*Text under study*
□ □ □ □ □
All of the main problems can be boiled down to the powers-that-be just not committing to a true "Star Trek" prequel. Whether "powers-that-be" refers to the writers or the meddling executives or both, I'm not certain. But in any case, the first two seasons were clearly more concerned with cheap pandering to what they
thought teenage American boys would want, than with the saga of "Star Trek."
I must sound like a broken record by now, but here are the specifics of how they failed those two parts of being a "Star Trek" prequel (JMHO of course):
The Prequel part:
- Ferengi and holodecks and Borg, oh my!
- Shouting Vulcans.
- Packing an entire series' worth of new alien races with inappropriate foreheads into the Alpha Quadrant, that will mysteriously be gone by Kirk's era (maybe Season 5 was set to explain this by having Archer "water" the sacred landmarks of Denobula, Planet Butterfly-Boobs, etc, unknowingly exposing these races to human diseases that wiped them out)
- Not utilizing 90% of the races already known to Starfleet by TOS
The "Star Trek" part:
- Science fiction? Diplomacy? Diversity? Emotional humility? What kind of sissy nerds want that? This show is about sex, the South, and good old American machismo cranked up to 11 (thousand)
- Hey, we have diversity! We let a Black guy and an Asian girl onto the bridge (with the lowest ranks) and even allow them to speak occasionally!
- Only radical man-hating feminazis would take offense to our only prominent heroine being treated like a sexy hood ornament first and a character second, and most of the other women randomly losing their shirts and bras durring missions, or just being space-harpies.
- Don't worry ladies, we'll even it out by having the macho guy getting raped and all his comrades laugh at him for it! Equal-opportunity sexism! So your sons can feel just as violated as your daughters when your family watches "Star Trek." Don't drop the soap fellas, ha ha!
- Wait, we're in space? In the future? Should that affect the characters' basic traits and backgrounds? No, let's just take regional stereotypes from 2001 and plop them on a starship, with no alterations. Why make the engineer a space cowboy when he can just be a literal Texas stereotype. Why tie any "Star Trek" lore into the security chief's background, when he can just be a 21st century British soldier with slightly futuristic looking guns?
This is not to say that Abrams or "Discovery" are gold by any means, but Seasons 1 and 2 of "Enterprise" were just a farce.
□ □ □ □ □
*Data records*
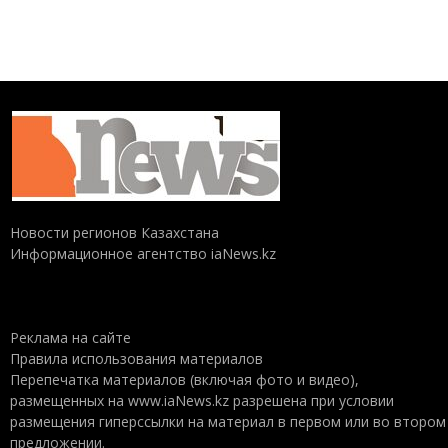
Новости регионов Казахстана
Информационное агентство iaNews.kz
Реклама на сайте
Правила использования материалов
Перепечатка материалов (включая фото и видео),
размещенных на www.iaNews.kz разрешена при условии
размещения гиперссылки на материал в первом или во втором
предложении.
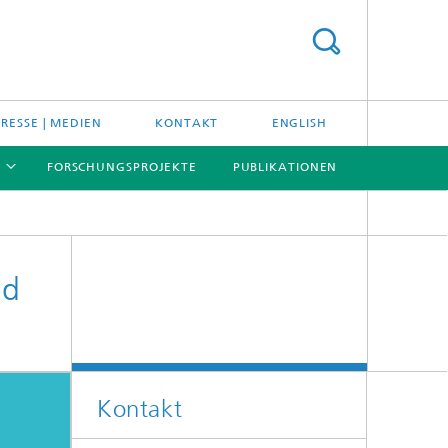
PRESSE | MEDIEN
KONTAKT
ENGLISH
FORSCHUNGSPROJEKTE
PUBLIKATIONEN
[X]
[X]
[X]
nd
Kontakt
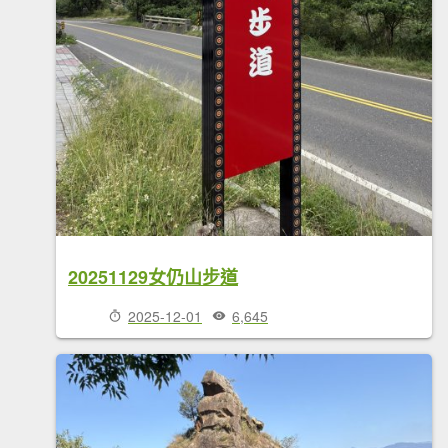
20251129女仍山步道
2025-12-01
6,645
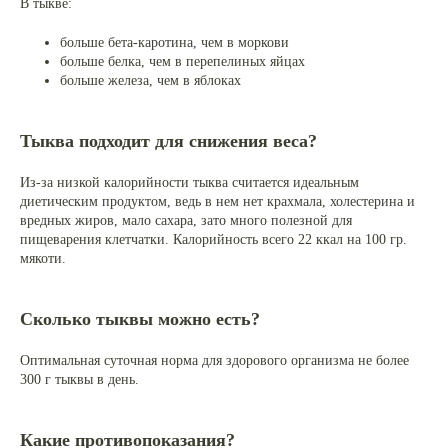
В тыкве:
больше бета-каротина, чем в моркови
больше белка, чем в перепелиных яйцах
больше железа, чем в яблоках
Тыква подходит для снижения веса?
Из-за низкой калорийности тыква считается идеальным
диетическим продуктом, ведь в нем нет крахмала, холестерина и
вредных жиров, мало сахара, зато много полезной для
пищеварения клетчатки. Калорийность всего 22 ккал на 100 гр.
мякоти.
Сколько тыквы можно есть?
Оптимальная суточная норма для здорового организма не более
300 г тыквы в день.
Какие противопоказания?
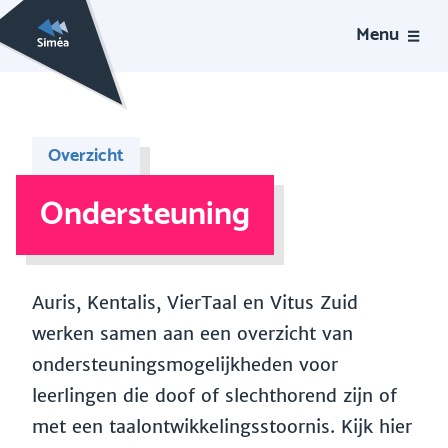
Menu
Overzicht
Ondersteuning
Auris, Kentalis, VierTaal en Vitus Zuid
werken samen aan een overzicht van
ondersteuningsmogelijkheden voor
leerlingen die doof of slechthorend zijn of
met een taalontwikkelingsstoornis. Kijk hier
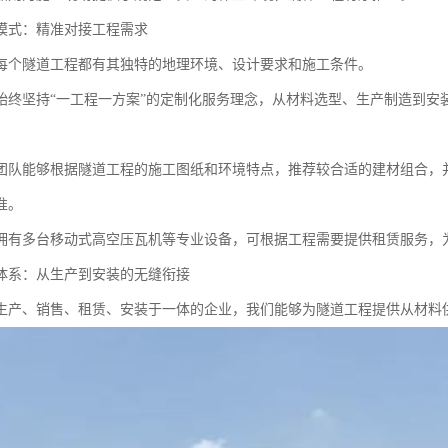
模式：精准对接工程需求
每个隧道工程都有其独特的地理环境、设计要求和施工条件。
始终坚持“一工程一方案”的定制化服务理念，从材料选型、生产制造到安
团队能够根据隧道工程的施工图纸和环境特点，推荐较合适的建材组合，
准。
拥有多台移动式高空压瓦机等专业设备，可根据工程需要提供租赁服务，
体系：从生产到安装的无缝衔接
生产、销售、租赁、安装于一体的企业，我们能够为隧道工程提供从材料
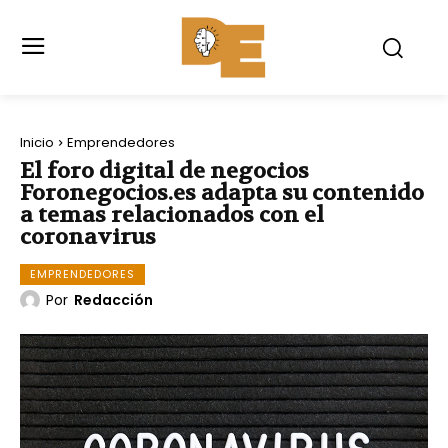
Inicio
Emprendedores
El foro digital de negocios
Foronegocios.es adapta su contenido
a temas relacionados con el
coronavirus
EMPRENDEDORES
Por
Redacción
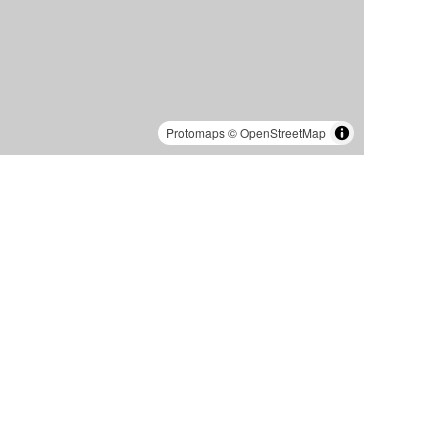
Protomaps
©
OpenStreetMap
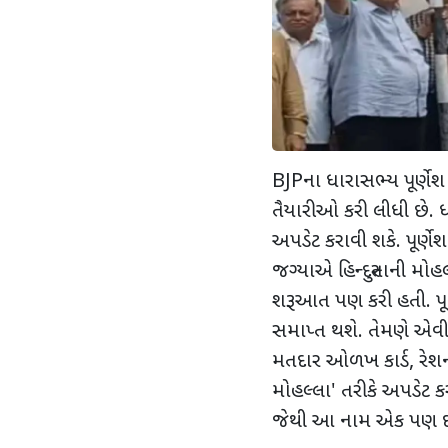
BJP
ના ધારાસભ્ય પૂર્ણે
તૈયારીઓ કરી લીધી છે. 
અપડેટ કરાવી શકે. પૂર્
જગ્યાએ હિન્દુસ્તાની મો
શરૂઆત પણ કરી હતી. પૂર્ણ
સમાપ્ત થશે. તેમણે એવી
મતદાર ઓળખ કાર્ડ
,
રેશ
મોહલ્લા
'
તરીકે અપડેટ ક
જેથી આ નામ એક પણ દસ્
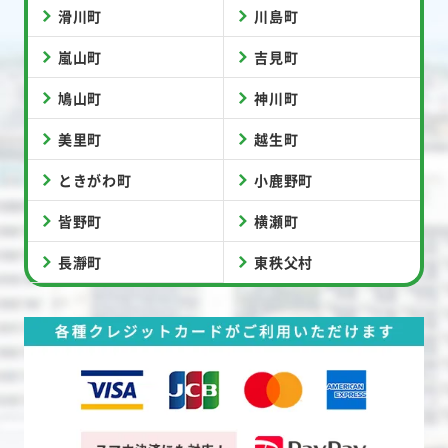
滑川町
川島町
嵐山町
吉見町
鳩山町
神川町
美里町
越生町
ときがわ町
小鹿野町
皆野町
横瀬町
長瀞町
東秩父村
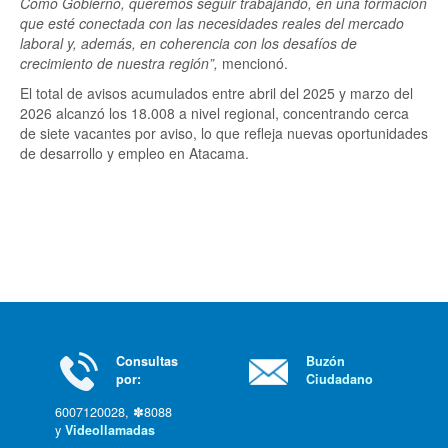
Como Gobierno, queremos seguir trabajando, en una formación
que esté conectada con las necesidades reales del mercado
laboral y, además, en coherencia con los desafíos de
crecimiento de nuestra región”,
mencionó.
El total de avisos acumulados entre abril del 2025 y marzo del
2026 alcanzó los 18.008 a nivel regional, concentrando cerca
de siete vacantes por aviso, lo que refleja nuevas oportunidades
de desarrollo y empleo en Atacama.
Consultas
Buzón
por:
Ciudadano
6007120028, ✽8088
y
Videollamadas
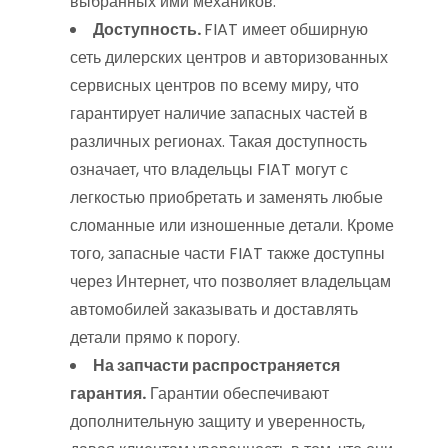
выбранных ими механиков.
Доступность.
FIAT имеет обширную
сеть дилерских центров и авторизованных
сервисных центров по всему миру, что
гарантирует наличие запасных частей в
различных регионах. Такая доступность
означает, что владельцы FIAT могут с
легкостью приобретать и заменять любые
сломанные или изношенные детали. Кроме
того, запасные части FIAT также доступны
через Интернет, что позволяет владельцам
автомобилей заказывать и доставлять
детали прямо к порогу.
На запчасти распространяется
гарантия.
Гарантии обеспечивают
дополнительную защиту и уверенность,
□ □ □ □ □
*Work order 1*
In the critique of "Enterprise," what does the writer say the first two seasons were more concerned with than the saga of "Star Trek"?
*Work order 2*
Carry on the critique of the first two seasons of "Enterprise" past its last sentence.

*Reply 1*
Cheap pandering to what they thought teenage American boys would want.

*Reply 2*
EDIT: I realize I didn't quite answer the question. These are the reasons ENT failed to impress most Trekkies. But it also failed to bring in the new young fans it was aiming for.
Here's my speculation as to why that also failed:
- The "fan service" really wasn't. I recall one male reviewer lamenting that Hoshi's "girl next door" vibe was far sexier than T'Pol. Hoshi also being my dad's crush, I'd hazzard that giving her more screentime would've held more male nerds' attention that shoving fake tits onto the screen all the time.
- Fan service isn't enough. Seven of Nine's catsuit pulled people in just long enough to see what a fascinating character she was, and get invested in the rest of the cast and show. But someone just looking for boobs could easily find them anywhere in 2001. In that regard, ENT was competing with the entire rest of the media and the newly booming Internet, losing its niche audience in the process.
- Nothing else new: Besides the sex, everything else was also a rehash of stuff other shows had done to death and done better. "Enterprise" competed with "Andromeda," "Firefly, " "Stargate," BSG and reruns of TNG and "Voyager" by.......doing exactly what they did, but with more sex and less IQ points.
- Too much space opera competition: With BSG, "Firefly," "Stargate," "Andromeda" and "Farscape" putting their own new twists on space opera, ENT was desperately trying to keep "Star Trek" relevant, by.....putting no new twists on it at all. Except country music. Which scifi nerds are known to be all over.
"Enterprise" got "good" when the writers finally got into the 21st Century and realized that story arcs, military scifi, and more elaborate aliens was the way to go for 2000s scifi, but by then it was too late.